> _Problem to solve_
Write the data below out in full, exactly as it stands.

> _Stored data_
____

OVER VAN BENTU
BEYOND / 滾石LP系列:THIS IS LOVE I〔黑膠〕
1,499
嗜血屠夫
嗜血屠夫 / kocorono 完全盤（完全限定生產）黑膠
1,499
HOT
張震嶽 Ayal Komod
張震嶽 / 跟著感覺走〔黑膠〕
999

____

> _Exercise response_
OVER VAN BENTU
BEYOND / 滾石LP系列:THIS IS LOVE I〔黑膠〕
1,499
嗜血屠夫
嗜血屠夫 / kocorono 完全盤（完全限定生產）黑膠
1,499
HOT
張震嶽 Ayal Komod
張震嶽 / 跟著感覺走〔黑膠〕
999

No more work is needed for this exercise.